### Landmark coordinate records

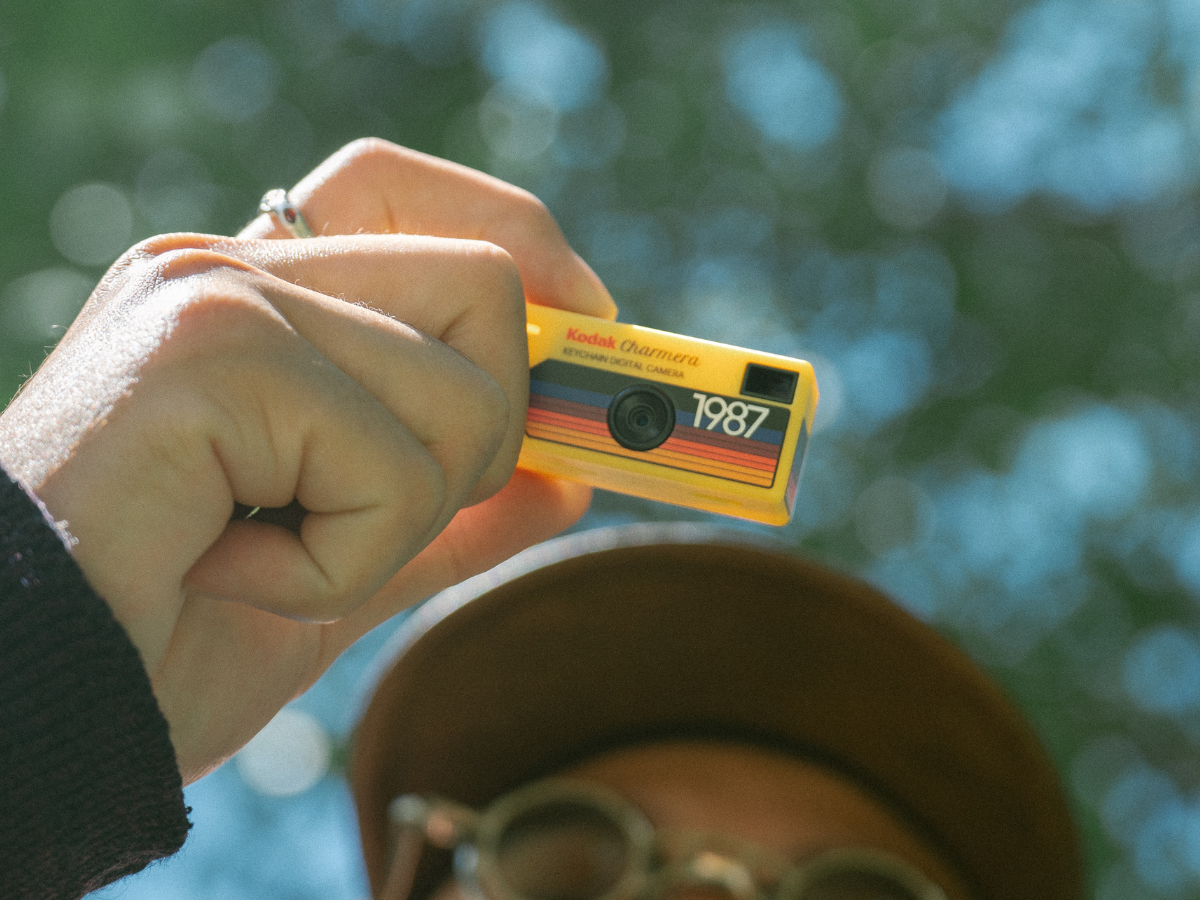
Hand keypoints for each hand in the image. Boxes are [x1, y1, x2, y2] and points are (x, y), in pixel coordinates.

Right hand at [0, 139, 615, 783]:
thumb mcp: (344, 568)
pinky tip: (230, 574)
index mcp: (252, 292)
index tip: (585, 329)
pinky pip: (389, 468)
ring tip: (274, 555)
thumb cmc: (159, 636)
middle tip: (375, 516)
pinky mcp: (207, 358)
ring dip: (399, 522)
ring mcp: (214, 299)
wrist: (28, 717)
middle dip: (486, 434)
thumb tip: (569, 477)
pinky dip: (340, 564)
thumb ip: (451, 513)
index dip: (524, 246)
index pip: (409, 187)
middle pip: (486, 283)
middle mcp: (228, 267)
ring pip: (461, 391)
* * *
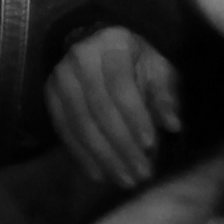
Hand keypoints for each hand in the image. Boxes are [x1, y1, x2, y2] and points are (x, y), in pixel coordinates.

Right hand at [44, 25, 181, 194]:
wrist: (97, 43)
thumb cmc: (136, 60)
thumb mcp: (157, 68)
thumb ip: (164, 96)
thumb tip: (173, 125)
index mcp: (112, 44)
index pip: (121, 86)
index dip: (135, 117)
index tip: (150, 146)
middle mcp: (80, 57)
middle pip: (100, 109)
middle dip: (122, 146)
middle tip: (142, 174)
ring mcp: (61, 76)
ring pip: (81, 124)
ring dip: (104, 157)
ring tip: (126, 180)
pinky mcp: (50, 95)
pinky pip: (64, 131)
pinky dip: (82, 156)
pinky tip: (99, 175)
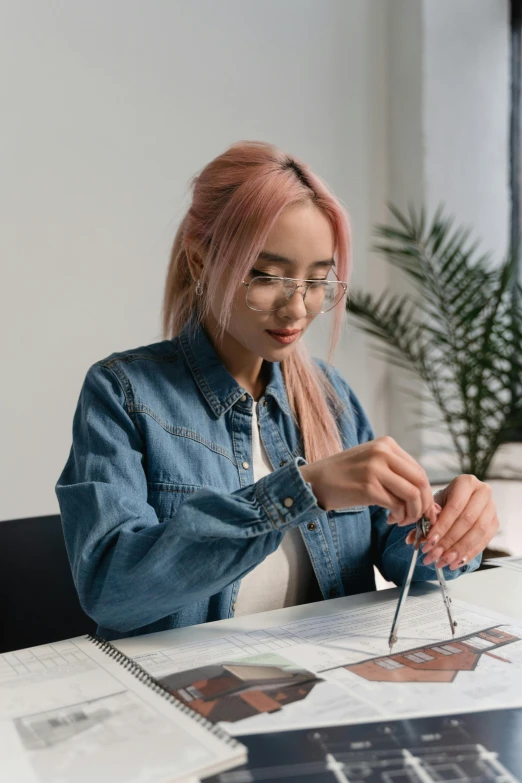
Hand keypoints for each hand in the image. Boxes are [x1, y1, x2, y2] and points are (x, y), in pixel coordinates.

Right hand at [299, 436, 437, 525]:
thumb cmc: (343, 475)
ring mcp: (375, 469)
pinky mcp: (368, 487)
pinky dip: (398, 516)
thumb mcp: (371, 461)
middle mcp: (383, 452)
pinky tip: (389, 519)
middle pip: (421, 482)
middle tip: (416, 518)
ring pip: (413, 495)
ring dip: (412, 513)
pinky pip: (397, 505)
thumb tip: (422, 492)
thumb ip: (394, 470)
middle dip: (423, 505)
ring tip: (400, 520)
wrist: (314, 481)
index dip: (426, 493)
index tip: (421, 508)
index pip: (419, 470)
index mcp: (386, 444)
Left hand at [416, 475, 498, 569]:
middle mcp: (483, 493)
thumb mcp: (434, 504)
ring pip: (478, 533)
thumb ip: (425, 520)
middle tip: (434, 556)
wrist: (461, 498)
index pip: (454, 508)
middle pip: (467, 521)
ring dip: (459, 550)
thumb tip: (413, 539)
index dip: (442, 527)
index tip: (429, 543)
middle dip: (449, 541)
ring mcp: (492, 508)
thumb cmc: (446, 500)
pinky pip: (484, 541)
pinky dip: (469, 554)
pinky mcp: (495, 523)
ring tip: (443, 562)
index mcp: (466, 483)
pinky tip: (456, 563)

### YOUR TASK
Repeat the entries above verbatim, but only from the line that has "pinky tip: (389, 519)" down to the line that has "pinky tip: (456, 563)", inclusive.

### ANSWER SPACE
pinky tip: (389, 519)
middle pip: (421, 482)
middle tip: (416, 518)
ring pip: (413, 495)
ring dip: (412, 513)
pinky pip: (397, 505)
thumb tip: (422, 492)
thumb ip: (394, 470)
middle dip: (423, 505)
ring tip: (400, 520)
wrist: (314, 481)
index dip: (426, 493)
index tip: (421, 508)
index pip: (419, 470)
index mcp: (386, 444)
Left hand at [416, 475, 498, 569]:
middle mcp: (483, 493)
thumb mcp: (434, 504)
ring pip: (478, 533)
thumb ip: (425, 520)
middle tip: (434, 556)
wrist: (461, 498)
index pip: (454, 508)
middle pip: (467, 521)
ring dip: (459, 550)
thumb tip: (413, 539)
index dip: (442, 527)
index tip: (429, 543)
middle dip: (449, 541)
ring mcp: (492, 508)
thumb cmc: (446, 500)
pinky pip: (484, 541)
pinky dip: (469, 554)
pinky mcp: (495, 523)
ring tip: (443, 562)
index mcp: (466, 483)
pinky tip: (456, 563)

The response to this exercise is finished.